Does the application of evolving standards, and the recognition of rights not stated, lead us to conclude the Constitution has no fixed meaning? Or that the rights of the minority of us are only those rights the majority of us graciously decide we minorities can have?
In his The Conservative Sensibility, George Will provides us with insight:
“The Constitution is America’s fundamental law but not its first law. The Declaration appears on page one of volume one of the US Statutes at Large, and it is the head of the United States Code under the caption ‘The Organic Laws of the United States.’ Since the 1864 admission of Nevada to statehood, every state’s admission has been conditioned on adoption of a constitution consistent with the US Constitution and the Declaration.”
Madison was resistant to including a Bill of Rights in the Constitution for, Will points out, two reasons. First, the structure of government aimed at dispersing factions would be sufficient protection; and second, because of the statement of some rights could disparage others. He relented to facilitate ratification – with the inclusion of the 9th Amendment, confirming the list of rights was not exclusive.
Will then discusses the idea that the Constitution has a fixed meaning that does not change:
“[T]he fixed meaning of the Constitution is to be found in its mission to protect natural rights and liberty in changing – unfixed – circumstances. Fidelity to the text requires fidelity to some things that were, in a sense, prior to the text – the political and social principles and goals for which the text was written.”
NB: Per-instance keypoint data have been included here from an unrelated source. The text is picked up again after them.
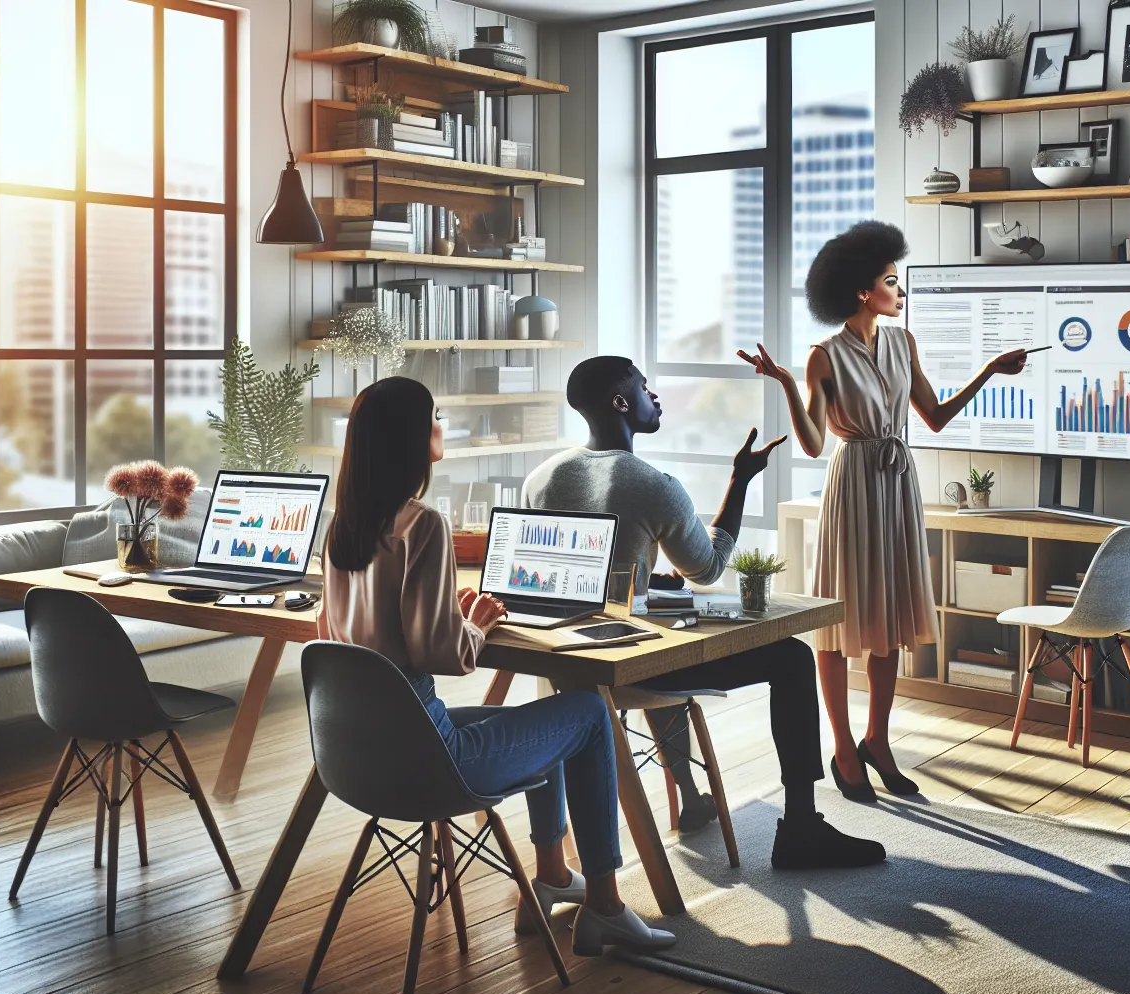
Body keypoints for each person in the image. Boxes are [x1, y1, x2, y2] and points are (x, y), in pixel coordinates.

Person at [316, 376, 675, 956]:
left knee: (545, 715)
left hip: (357, 757)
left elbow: (351, 641)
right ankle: (605, 907)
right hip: (430, 760)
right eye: (434, 414)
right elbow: (447, 657)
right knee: (584, 711)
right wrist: (476, 625)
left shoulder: (341, 531)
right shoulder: (422, 526)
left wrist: (449, 616)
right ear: (409, 437)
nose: (442, 424)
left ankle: (556, 878)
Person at [522, 356, 886, 870]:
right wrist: (741, 480)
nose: (657, 397)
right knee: (793, 659)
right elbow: (708, 568)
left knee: (664, 637)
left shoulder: (541, 478)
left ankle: (692, 796)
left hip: (570, 665)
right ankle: (801, 828)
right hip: (634, 662)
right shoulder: (653, 484)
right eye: (646, 389)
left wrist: (641, 580)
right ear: (622, 404)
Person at [738, 221, 1028, 801]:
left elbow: (936, 417)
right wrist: (788, 385)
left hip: (897, 485)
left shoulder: (903, 343)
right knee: (841, 622)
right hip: (853, 486)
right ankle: (843, 747)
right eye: (892, 282)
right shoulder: (824, 356)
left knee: (889, 622)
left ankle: (879, 741)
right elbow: (816, 444)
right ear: (860, 291)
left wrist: (990, 370)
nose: (902, 292)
“There is no philosophizing in the Constitution – until we put it there by construing it as a charter of government for a nation that is, in Lincoln’s formulation, dedicated to a proposition that Scalia dismisses as ‘philosophizing,’ the proposition that all men are created equal in possession of natural rights. In the words of constitutional scholar Walter Berns, the Constitution is related to the Declaration ‘as effect is related to cause.’
“Or as Lincoln said, the Declaration of Independence is the ‘apple of gold’ that is ‘framed’ by something ‘silver’: the Constitution. Silver is valuable and frames serve and important function, but gold is more valuable and frames are of subsidiary purpose to what we frame.”
Today, we are torn by political factions every bit as divisive as James Madison imagined. Today, we are torn by a tyranny of elected representatives who act because they can, not because they should, responding to factions and their lobbyists, chasing political dollars to assure their perpetuation in office in ways that Madison and the other Founders could never have foreseen. Today, we are torn by representatives who have lost sight that they were elected to “represent” all Americans. Today, we find too many of our children and ourselves hopelessly illiterate about the philosophy and message of the Declaration of Independence, and the context and true meaning of our Constitution.
Today, 243 years after our Declaration of Independence first inspired Americans, it is time for us to get a “Locke” on what the Declaration, Constitution and Bill of Rights mean for all times.
Savor Lincoln’s Apple of Gold, our irreplaceable Declaration. Don’t wrap its frame, our Constitution, around ideas that tarnish the Gold.
The Declaration is the context in which our Constitution must be read and interpreted, and without which, its true meaning escapes us.
Make that your personal Declaration of Independence.
Then, speak out and act, clothed with confident, meaningful carefully thought-out understanding.